__Exercise goal__.
Answer these from the review of Prey:
1. In what year was the original Predator released?
2. How far back in time does Prey go for its setting?
3. What kind of release is Prey, according to the review?
-- start of Extract --
Looking back at it now, 1987’s Predator managed to capture lightning in a bottle. An R-rated mix of action, science fiction, horror and survival, it spawned a franchise largely thanks to its strong central concept: a hulking, technologically advanced alien species travels across space looking for worthy opponents – typically apex predators – to test their hunting and combat prowess against. It’s just that, following the Arnold Schwarzenegger original, the other Predator films, including two big-screen Alien vs Predator crossovers, were just okay (at best).
Which brings us to direct sequel number four, straight-to-streaming release Prey. How do you freshen up a formula that has only been intermittently successful and satisfying to date? The answer is that you turn backwards. Unlike 2018’s The Predator, though, you don’t stop at the 1980s for your (tonal) inspiration. You leap further back – more than 300 years in fact – and tap into a single nugget of series lore: Predators have been coming to Earth for centuries.
At this point it’s worth mentioning that audiences don’t need to be familiar with the Predator franchise to enjoy the prequel Prey. The disassociated title even drives home that point. No prior knowledge is required, though series staples are present to please fans – like the Predator’s cloaking device, fondness for moving along tree tops, and use of thermal imaging for targeting. Also included are a certain item and minor character that have appeared in other Predator media.
Whether you’re familiar with the Predator series or not, Prey is a potent and to-the-point survival action experience, elevated by a unique premise that mixes history and sci-fi, plus a greater underdog focus that emotionally engages the viewer. There’s an actual dog too – which behaves like a real, well-trained canine – if that sweetens the deal.
-- end of Extract --
-- start of Data records --
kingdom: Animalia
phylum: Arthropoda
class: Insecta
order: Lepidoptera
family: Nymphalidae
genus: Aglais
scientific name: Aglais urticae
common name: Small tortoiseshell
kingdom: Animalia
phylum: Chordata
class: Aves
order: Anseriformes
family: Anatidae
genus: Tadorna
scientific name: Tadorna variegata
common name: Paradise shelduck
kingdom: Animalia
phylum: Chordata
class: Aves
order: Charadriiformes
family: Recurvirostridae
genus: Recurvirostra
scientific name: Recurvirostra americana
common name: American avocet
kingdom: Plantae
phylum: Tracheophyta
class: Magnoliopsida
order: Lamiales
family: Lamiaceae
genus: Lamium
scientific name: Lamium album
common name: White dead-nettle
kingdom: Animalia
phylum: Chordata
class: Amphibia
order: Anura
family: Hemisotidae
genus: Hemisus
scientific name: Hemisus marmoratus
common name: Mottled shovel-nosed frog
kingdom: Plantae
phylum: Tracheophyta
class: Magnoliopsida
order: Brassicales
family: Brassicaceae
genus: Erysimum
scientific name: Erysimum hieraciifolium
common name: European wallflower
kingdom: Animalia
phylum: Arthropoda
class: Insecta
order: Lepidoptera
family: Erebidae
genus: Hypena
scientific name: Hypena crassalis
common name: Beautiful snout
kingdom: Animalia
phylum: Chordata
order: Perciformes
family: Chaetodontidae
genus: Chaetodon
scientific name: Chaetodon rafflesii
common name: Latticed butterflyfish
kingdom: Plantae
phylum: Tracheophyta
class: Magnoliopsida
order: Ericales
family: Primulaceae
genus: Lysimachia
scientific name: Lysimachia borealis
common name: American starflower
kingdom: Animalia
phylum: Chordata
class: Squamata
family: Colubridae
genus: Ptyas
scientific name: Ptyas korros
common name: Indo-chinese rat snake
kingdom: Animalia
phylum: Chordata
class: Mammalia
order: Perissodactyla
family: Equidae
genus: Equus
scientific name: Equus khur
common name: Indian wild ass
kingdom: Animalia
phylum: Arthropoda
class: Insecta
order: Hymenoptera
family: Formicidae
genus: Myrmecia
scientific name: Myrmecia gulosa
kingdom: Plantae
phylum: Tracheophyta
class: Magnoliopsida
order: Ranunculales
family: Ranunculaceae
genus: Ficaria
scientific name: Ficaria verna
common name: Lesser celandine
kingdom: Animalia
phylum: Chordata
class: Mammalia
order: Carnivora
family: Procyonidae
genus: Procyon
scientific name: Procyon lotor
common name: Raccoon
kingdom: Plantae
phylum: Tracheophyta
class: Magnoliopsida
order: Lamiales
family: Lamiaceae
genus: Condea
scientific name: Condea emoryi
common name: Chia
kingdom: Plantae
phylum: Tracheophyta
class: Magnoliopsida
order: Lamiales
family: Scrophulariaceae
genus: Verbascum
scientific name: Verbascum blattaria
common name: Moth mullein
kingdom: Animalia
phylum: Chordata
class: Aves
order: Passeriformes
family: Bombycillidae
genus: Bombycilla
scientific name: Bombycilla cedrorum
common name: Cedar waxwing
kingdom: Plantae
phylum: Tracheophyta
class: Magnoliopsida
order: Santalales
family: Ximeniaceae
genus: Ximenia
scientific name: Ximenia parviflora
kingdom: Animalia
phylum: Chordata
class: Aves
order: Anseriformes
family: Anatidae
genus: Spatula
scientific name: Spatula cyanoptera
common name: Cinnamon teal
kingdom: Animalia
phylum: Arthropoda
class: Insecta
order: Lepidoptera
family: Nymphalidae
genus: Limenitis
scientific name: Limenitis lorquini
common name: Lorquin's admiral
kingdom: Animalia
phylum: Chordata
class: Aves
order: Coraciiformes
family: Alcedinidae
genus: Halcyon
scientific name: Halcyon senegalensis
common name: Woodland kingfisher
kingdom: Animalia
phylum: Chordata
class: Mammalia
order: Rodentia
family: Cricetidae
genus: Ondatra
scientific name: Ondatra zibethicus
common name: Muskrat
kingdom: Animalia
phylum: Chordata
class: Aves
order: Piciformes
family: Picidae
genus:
-- end of Data records --
__Answer__.
1. 1987
2. More than 300 years
3. A straight-to-streaming release